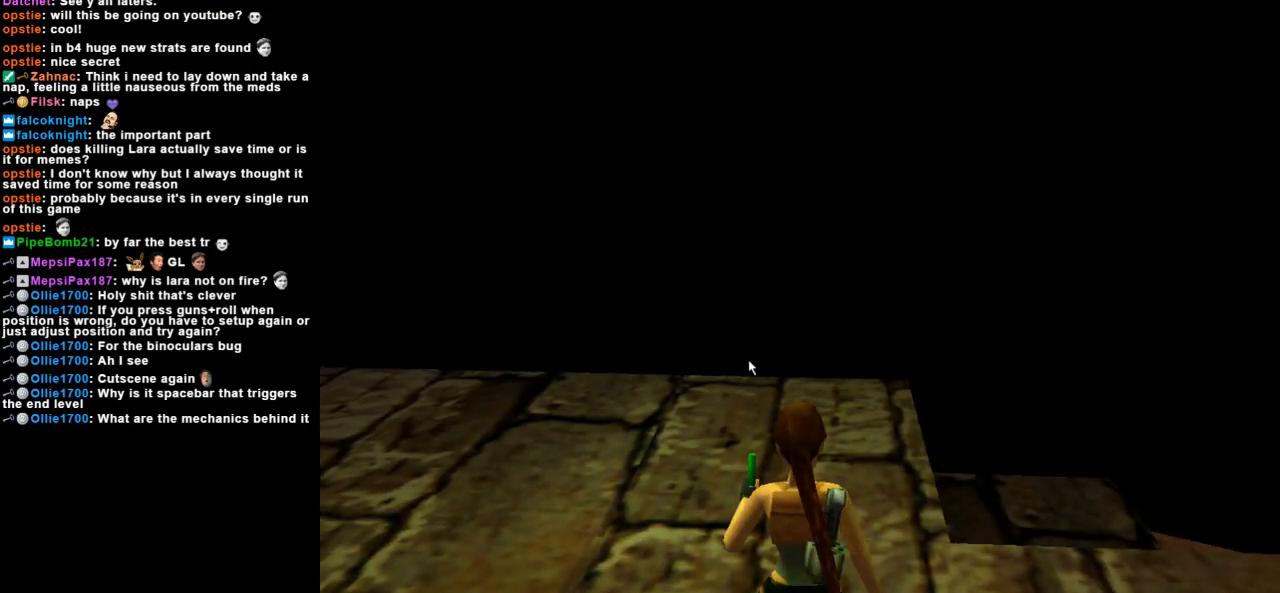
{"keys": ["look"], "events": []}
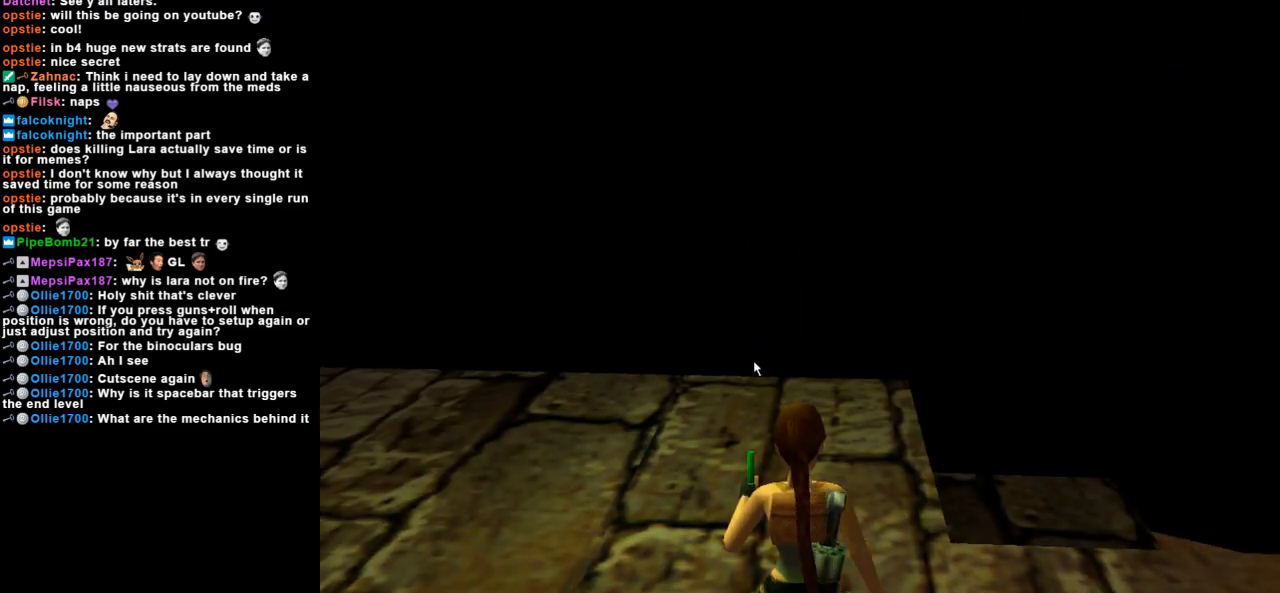
{"keys": ["look"], "events": []}
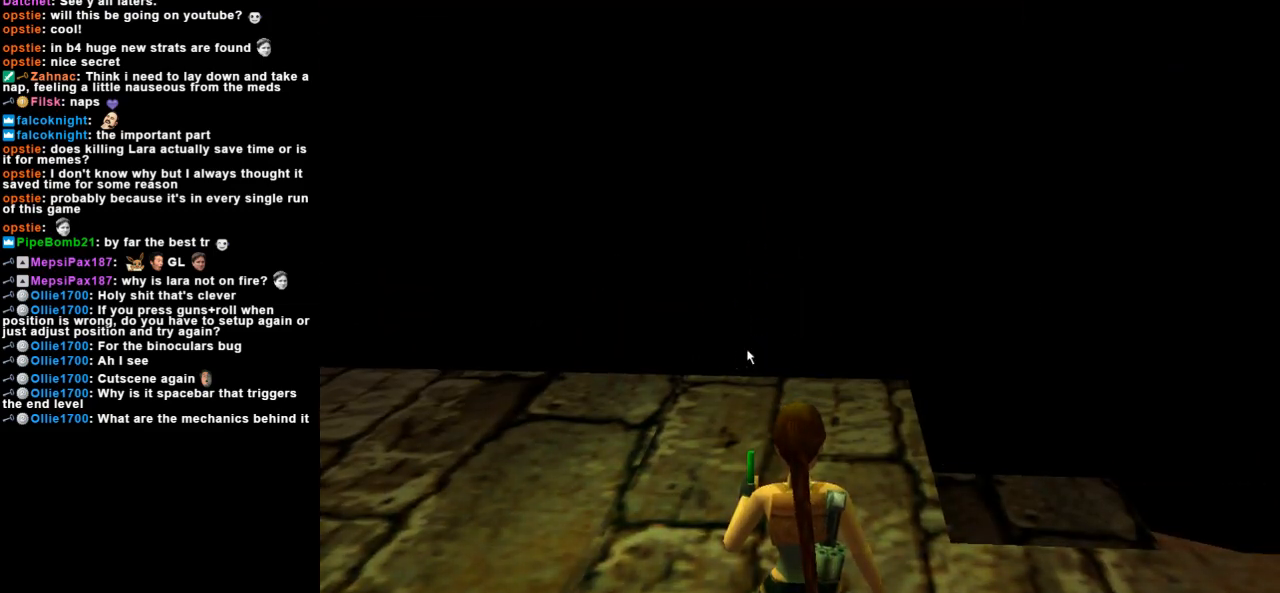
{"keys": ["look"], "events": []}
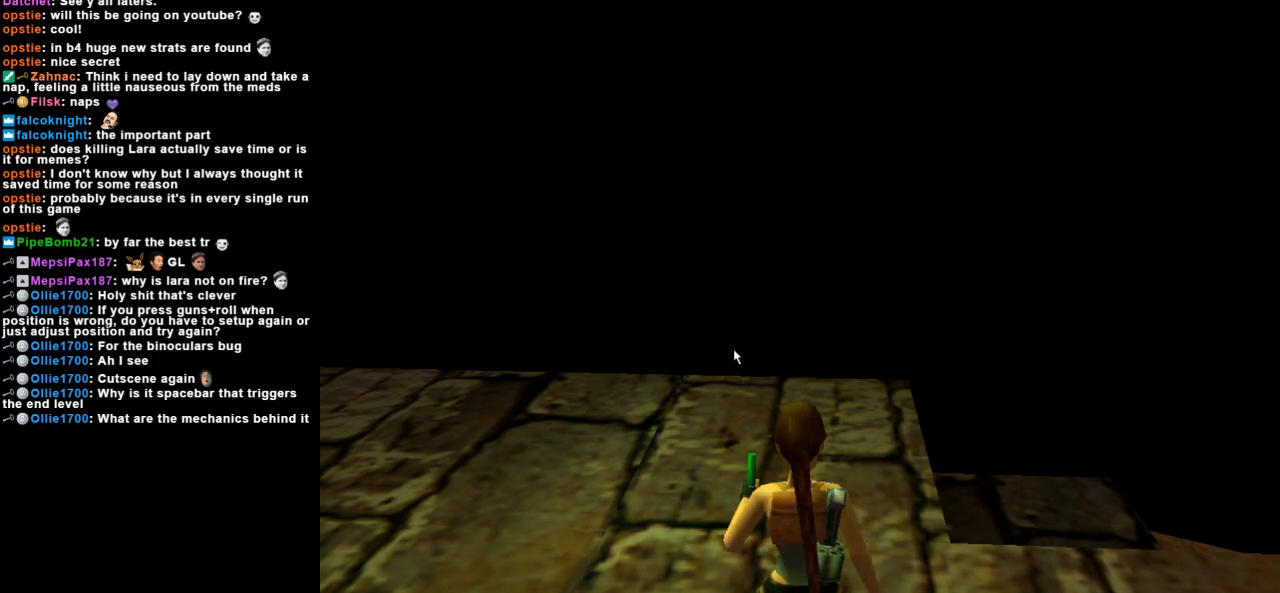
{"keys": ["look"], "events": []}
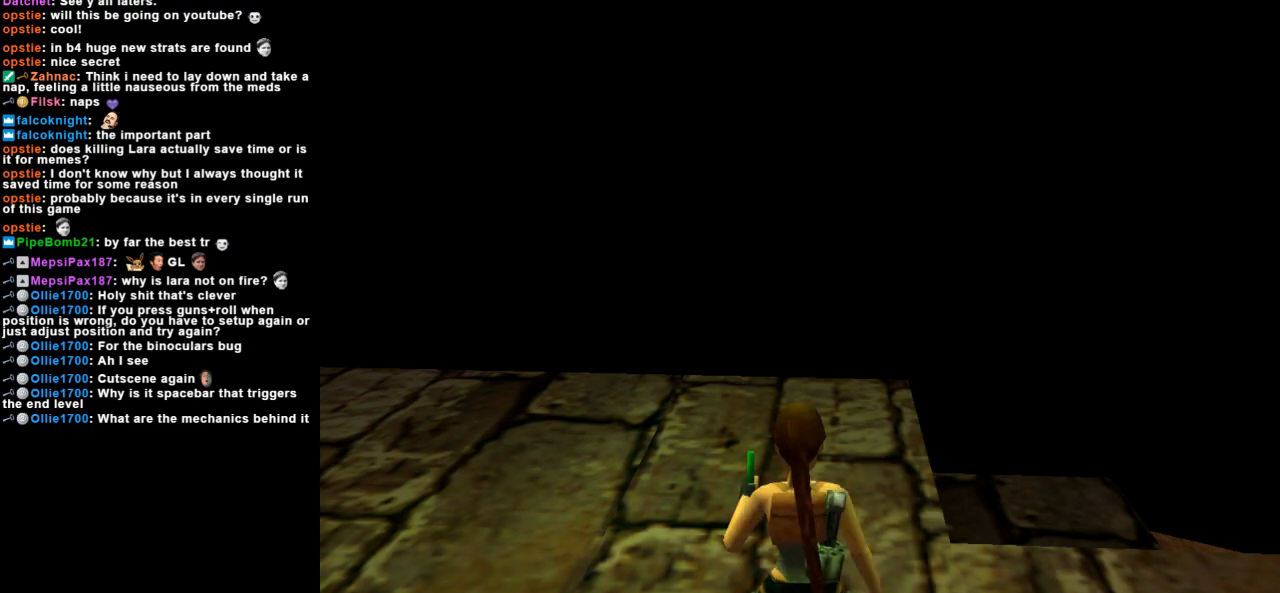
{"keys": ["up"], "events": [[367, "look", "up"], [433, "up", "down"]]}
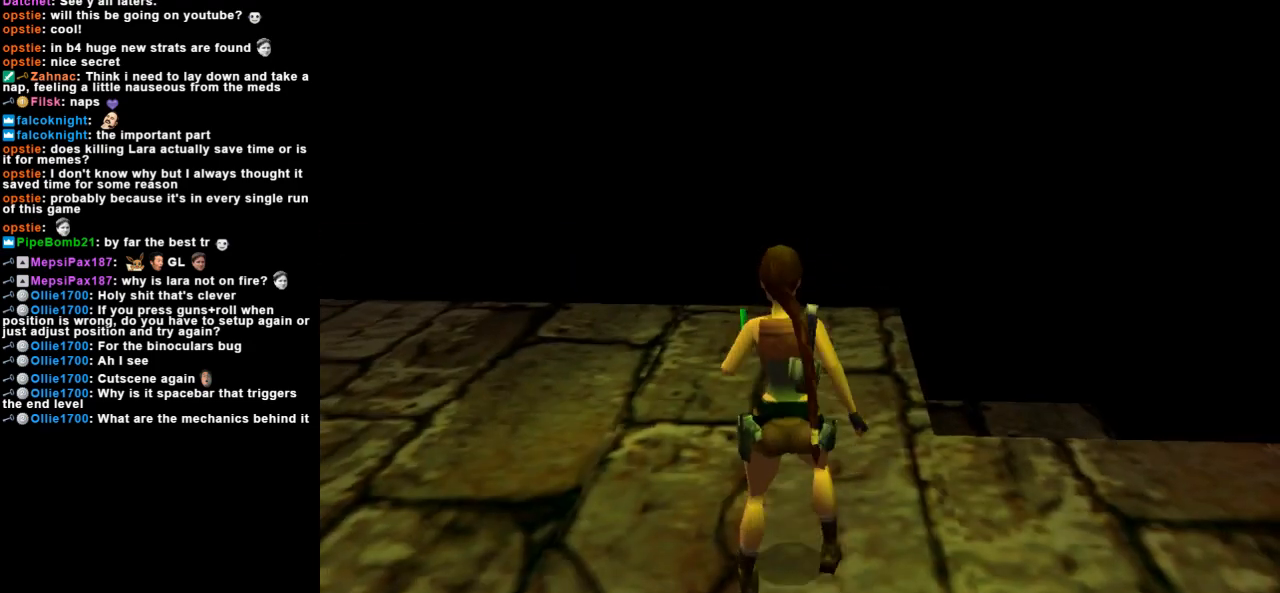
{"keys": ["up"], "events": [[133, "right", "down"], [200, "right", "up"], [333, "left", "down"], [500, "left", "up"]]}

┄┄┄┄┄┄

* **Your task**
With "down" as the string to match, show every line of the entries above that has it.

* **Written solution**
{"keys": ["up"], "events": [[367, "look", "up"], [433, "up", "down"]]}
{"keys": ["up"], "events": [[133, "right", "down"], [200, "right", "up"], [333, "left", "down"], [500, "left", "up"]]}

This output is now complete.